An endurance athlete's go-to method for increasing glycogen stores and hence enhancing performance is carb loading.
Before a tournament or training session, you should ingest a lot of carbohydrates, which store glycogen in your muscles. Glycogen reserves are preserved by combining this technique with decreased activity. Despite the fact that your body needs both protein and fat, carbohydrates are the most effective macronutrient for supplying energy. Extra glycogen is stored as glycogen in the liver and muscles when more carbs are taken than they can be used immediately.
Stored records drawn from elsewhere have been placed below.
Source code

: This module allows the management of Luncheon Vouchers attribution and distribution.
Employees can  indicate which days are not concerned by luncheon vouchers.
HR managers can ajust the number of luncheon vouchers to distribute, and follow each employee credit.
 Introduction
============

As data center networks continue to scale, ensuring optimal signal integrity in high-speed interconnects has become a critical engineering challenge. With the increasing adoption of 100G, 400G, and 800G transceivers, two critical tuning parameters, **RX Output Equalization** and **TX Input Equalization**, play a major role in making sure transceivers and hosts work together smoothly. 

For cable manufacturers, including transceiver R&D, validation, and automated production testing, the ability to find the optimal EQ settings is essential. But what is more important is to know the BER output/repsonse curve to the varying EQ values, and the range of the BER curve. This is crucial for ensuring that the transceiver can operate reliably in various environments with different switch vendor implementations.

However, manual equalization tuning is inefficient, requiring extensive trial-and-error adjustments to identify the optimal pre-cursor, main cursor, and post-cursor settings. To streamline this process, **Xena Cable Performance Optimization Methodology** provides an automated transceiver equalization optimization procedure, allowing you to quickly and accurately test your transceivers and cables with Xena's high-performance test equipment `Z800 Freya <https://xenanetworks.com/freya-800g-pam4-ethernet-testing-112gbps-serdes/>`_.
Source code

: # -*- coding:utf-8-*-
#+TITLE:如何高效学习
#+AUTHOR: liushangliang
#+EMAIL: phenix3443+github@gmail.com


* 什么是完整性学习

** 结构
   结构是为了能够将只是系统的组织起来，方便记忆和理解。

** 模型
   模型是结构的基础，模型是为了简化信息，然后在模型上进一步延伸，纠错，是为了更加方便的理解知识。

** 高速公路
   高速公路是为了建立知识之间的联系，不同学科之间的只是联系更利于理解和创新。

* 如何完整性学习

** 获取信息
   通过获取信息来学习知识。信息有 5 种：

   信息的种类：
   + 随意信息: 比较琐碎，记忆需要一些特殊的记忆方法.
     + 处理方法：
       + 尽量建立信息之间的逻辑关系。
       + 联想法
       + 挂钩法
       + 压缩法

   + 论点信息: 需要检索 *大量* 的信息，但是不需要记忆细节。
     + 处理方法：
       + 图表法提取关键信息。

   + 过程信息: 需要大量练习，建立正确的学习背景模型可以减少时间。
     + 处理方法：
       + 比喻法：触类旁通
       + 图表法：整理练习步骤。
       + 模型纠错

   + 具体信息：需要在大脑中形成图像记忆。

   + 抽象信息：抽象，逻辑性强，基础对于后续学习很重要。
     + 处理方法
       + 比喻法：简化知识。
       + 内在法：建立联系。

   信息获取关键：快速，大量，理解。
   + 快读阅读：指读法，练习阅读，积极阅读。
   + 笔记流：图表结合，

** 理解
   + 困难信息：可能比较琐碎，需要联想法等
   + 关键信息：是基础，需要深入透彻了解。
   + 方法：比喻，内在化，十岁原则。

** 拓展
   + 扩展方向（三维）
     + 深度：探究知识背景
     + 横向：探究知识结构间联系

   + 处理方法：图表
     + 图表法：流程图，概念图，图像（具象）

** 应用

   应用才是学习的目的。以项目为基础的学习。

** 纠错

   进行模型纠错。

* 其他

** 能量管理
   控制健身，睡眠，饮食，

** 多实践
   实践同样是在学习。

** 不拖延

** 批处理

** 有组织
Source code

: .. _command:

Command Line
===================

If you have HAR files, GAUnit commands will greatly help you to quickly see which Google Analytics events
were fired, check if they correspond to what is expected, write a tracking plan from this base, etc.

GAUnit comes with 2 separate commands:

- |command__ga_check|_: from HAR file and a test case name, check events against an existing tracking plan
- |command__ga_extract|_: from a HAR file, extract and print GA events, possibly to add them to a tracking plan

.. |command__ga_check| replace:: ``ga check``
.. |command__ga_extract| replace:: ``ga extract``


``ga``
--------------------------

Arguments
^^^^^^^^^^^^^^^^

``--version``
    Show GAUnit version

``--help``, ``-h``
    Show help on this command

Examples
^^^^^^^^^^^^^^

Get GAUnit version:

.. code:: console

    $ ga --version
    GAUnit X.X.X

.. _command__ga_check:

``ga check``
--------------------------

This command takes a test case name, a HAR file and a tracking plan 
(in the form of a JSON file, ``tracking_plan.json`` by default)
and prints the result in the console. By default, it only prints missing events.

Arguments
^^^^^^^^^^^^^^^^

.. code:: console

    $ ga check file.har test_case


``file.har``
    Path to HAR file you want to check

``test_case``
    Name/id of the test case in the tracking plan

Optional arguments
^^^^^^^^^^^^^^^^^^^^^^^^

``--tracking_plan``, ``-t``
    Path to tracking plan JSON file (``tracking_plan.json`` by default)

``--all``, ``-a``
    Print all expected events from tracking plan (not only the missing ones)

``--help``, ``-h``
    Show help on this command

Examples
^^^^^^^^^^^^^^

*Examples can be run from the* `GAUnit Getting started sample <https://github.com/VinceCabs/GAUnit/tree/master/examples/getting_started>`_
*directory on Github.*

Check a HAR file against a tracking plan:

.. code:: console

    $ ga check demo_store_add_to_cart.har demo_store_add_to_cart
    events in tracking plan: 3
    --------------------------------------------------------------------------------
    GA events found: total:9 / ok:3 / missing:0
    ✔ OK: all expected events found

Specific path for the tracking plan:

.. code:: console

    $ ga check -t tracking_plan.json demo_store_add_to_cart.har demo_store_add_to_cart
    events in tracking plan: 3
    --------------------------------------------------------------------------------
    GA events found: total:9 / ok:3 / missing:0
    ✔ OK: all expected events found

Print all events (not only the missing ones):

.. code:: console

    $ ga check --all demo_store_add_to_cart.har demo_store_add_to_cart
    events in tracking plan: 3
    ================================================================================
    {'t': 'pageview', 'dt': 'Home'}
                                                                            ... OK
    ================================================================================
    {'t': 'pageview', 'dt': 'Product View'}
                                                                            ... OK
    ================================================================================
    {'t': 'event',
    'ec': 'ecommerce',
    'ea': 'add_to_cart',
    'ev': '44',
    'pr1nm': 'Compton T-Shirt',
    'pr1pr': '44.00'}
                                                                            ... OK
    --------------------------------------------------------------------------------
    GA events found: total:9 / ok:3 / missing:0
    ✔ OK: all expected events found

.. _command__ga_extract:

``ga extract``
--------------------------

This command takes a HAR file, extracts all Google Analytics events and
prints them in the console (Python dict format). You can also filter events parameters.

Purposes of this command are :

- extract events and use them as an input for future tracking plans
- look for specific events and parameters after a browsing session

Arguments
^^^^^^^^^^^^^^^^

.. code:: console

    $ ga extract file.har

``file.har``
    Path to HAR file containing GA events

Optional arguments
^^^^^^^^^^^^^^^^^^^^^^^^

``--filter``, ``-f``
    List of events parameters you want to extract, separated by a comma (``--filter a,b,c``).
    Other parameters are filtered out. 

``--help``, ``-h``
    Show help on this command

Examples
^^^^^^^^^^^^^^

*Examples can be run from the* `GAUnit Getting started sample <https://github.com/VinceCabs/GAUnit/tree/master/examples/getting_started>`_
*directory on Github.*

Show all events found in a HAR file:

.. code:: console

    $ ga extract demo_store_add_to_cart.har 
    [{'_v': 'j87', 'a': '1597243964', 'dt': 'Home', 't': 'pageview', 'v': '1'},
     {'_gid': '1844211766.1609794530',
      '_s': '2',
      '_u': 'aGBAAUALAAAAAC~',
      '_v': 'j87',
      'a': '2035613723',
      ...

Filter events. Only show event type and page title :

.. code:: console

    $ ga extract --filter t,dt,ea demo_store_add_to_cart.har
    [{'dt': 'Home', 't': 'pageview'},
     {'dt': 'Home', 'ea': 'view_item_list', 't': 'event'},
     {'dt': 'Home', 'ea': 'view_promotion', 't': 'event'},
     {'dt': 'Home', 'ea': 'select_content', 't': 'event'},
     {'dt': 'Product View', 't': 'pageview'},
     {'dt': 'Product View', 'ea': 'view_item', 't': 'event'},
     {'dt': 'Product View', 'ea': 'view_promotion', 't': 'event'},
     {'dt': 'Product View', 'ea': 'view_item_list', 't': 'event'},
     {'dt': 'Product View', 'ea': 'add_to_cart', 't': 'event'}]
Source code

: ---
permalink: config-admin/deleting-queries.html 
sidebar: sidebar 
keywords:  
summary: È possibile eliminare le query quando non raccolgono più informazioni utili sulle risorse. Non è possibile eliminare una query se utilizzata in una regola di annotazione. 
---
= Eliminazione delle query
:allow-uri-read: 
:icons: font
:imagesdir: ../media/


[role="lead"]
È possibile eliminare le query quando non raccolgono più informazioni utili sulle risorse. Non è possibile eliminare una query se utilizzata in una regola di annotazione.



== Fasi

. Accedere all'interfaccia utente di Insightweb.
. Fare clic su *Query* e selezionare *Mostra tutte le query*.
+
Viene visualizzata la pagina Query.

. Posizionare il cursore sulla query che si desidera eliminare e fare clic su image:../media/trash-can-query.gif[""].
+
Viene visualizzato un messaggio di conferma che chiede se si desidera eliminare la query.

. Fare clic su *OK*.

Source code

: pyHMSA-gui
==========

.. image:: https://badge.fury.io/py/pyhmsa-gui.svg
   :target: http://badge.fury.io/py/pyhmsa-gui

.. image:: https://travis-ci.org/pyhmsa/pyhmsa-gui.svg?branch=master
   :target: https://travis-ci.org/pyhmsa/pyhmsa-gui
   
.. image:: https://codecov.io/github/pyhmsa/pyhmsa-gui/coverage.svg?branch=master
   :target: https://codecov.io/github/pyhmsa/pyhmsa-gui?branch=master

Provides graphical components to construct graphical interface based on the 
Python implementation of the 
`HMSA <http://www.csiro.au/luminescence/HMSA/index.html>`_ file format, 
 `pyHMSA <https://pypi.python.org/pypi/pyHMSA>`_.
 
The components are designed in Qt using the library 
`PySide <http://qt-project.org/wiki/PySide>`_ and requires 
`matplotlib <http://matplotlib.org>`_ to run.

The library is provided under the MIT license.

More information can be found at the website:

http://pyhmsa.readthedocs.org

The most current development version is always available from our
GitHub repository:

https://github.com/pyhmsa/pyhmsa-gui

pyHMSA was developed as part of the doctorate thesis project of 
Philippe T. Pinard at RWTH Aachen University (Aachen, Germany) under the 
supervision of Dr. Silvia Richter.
Carbamates are stored in Glycogen as the "glucose form." Excess glycogen is stored in the muscles 80 percent of the time, and in the liver only 20 percent of the time.
Carbohydrate Loading Is Beneficial
A primary source of energy for the body is glycogen. Every time you work out, your body depletes its reserves of glycogen, which are located in your muscles and liver. During strenuous activity, the glycogen in your muscles is transferred to the working muscles.
Most of the time, the quantity of glycogen you have on hand is sufficient for normal exercise or brief workouts. In some cases, more glycogen and glucose ingestion during exercise may be essential for people who engage in long-term or strenuous activity. As a rule, replenishing after 60 minutes of exercise is necessary when the intensity of the activity is considerable.
Cramming in as many carbs as possible will help boost energy levels and minimise weariness. It is considered a limiting factor in performance if you run out of glycogen reserves and are unable to perform at your peak level.
When Should You Try Carb Loading?
Prior to a big competition, you may want to experiment with carb-loading to observe how your body reacts. Overindulging in carbohydrates might make some individuals feel bloated and lethargic. They may also have to pay attention to the timing and kind of carbohydrates they consume.
During a trial run with carb-loading, you may find that it has a positive effect on your body. Before
a tournament, adopt this approach as a performance-enhancing tactic.
How to Increase Your Carbohydrate Intake
Glycogen fuel may be stored in the liver and muscles of most persons to the tune of 1,800 to 2,000 calories. 60 to 90 minutes of strenuous activity may be sustained with this supply of fuel.
Taking in 10 grammes of carbohydrates per kilogramme (4.5 grammes per pound) of body weight the day before a competition and between 24–36 hours following your last training session is optimum if you want to carb load, according to studies.